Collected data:
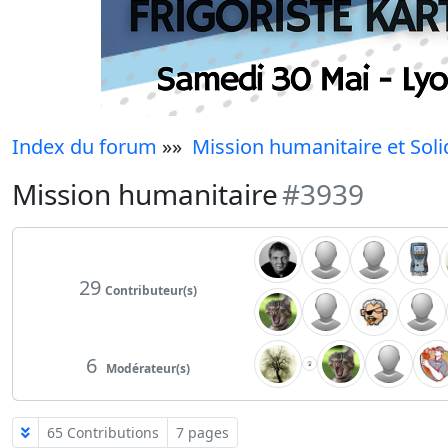
Index du forum
»»
Mission humanitaire et Soli
Mission humanitaire
#3939
29
Contributeur(s)
6
Modérateur(s)
65 Contributions
7 pages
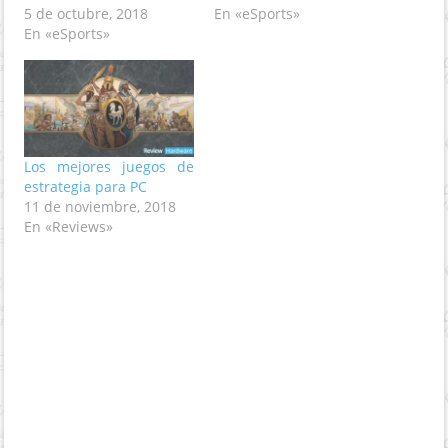
5 de octubre, 2018
En «eSports»
En «eSports»
Los mejores juegos de
estrategia para PC
11 de noviembre, 2018
En «Reviews»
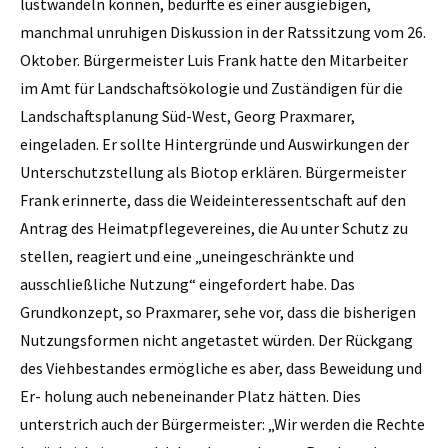
lustwandeln können, bedurfte es einer ausgiebigen,
manchmal unruhigen Diskussion in der Ratssitzung vom 26.
Oktober. Bürgermeister Luis Frank hatte den Mitarbeiter
im Amt für Landschaftsökologie und Zuständigen für die
Landschaftsplanung Süd-West, Georg Praxmarer,
eingeladen. Er sollte Hintergründe und Auswirkungen der
Unterschutzstellung als Biotop erklären. Bürgermeister
Frank erinnerte, dass die Weideinteressentschaft auf den
Antrag des Heimatpflegevereines, die Au unter Schutz zu
stellen, reagiert und eine „uneingeschränkte und
ausschließliche Nutzung“ eingefordert habe. Das
Grundkonzept, so Praxmarer, sehe vor, dass die bisherigen
Nutzungsformen nicht angetastet würden. Der Rückgang
des Viehbestandes ermögliche es aber, dass Beweidung und
Er- holung auch nebeneinander Platz hätten. Dies
unterstrich auch der Bürgermeister: „Wir werden die Rechte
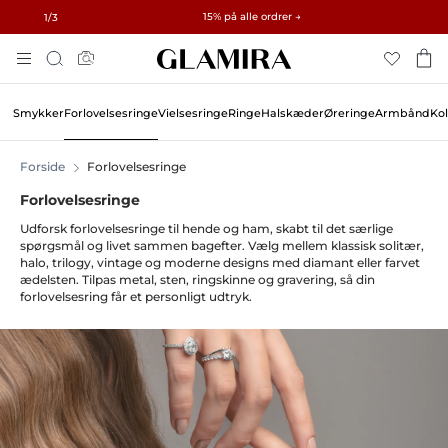
Gratis gaver ved ordrer over 3.750 kr. og 15.000 kr. · Udforsk →
✓ 60-dages returret ✓ Gratis tilpasning
15% på alle ordrer →
1
/3
Skip
Søg
To
Content
Smykker
Forlovelsesringe
Vielsesringe
Ringe
Halskæder
Øreringe
Armbånd
Kol
Forside
Forlovelsesringe
Forlovelsesringe
Udforsk forlovelsesringe til hende og ham, skabt til det særlige
spørgsmål og livet sammen bagefter. Vælg mellem klassisk solitær,
halo, trilogy, vintage og moderne designs med diamant eller farvet
ædelsten. Tilpas metal, sten, ringskinne og gravering, så din
forlovelsesring får et personligt udtryk.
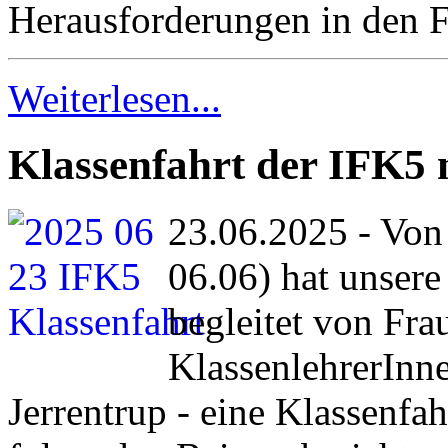
Herausforderungen in den 
Weiterlesen...
Klassenfahrt der IFK5 
23.06.2025 - Von 
06.06) hat unsere
begleitet von Fr
KlassenlehrerInn
Jerrentrup - eine Klassenfa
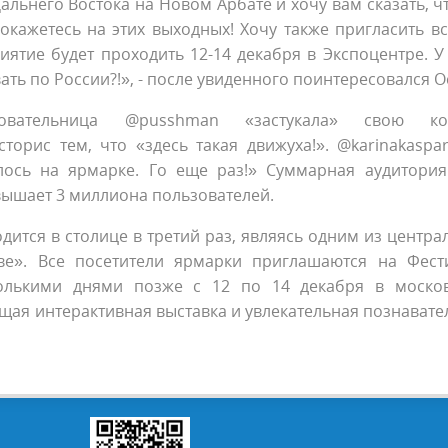
альнего Востока на Новом Арбате и хочу вам сказать, ч
 окажетесь на этих выходных! Хочу также пригласить вс
иятие будет проходить 12-14 декабря в Экспоцентре. У
ать по России?!», - после увиденного поинтересовался О
овательница @pusshman «застукала» свою кол
сторис тем, что «здесь такая движуха!». @karinakaspar
лось на ярмарке. Го еще раз!» Суммарная аудитория
евышает 3 миллиона пользователей.
ится в столице в третий раз, являясь одним из центра
ве». Все посетители ярмарки приглашаются на Фест
колькими днями позже с 12 по 14 декабря в моско
щая интерактивная выставка и увлекательная познавате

PROBLEM DETAILS:
Pull every line that holds the string "humanitaire" out of the records.

SOLUTION TO THE PROBLEM:
Mission humanitaire et Soli
Mission humanitaire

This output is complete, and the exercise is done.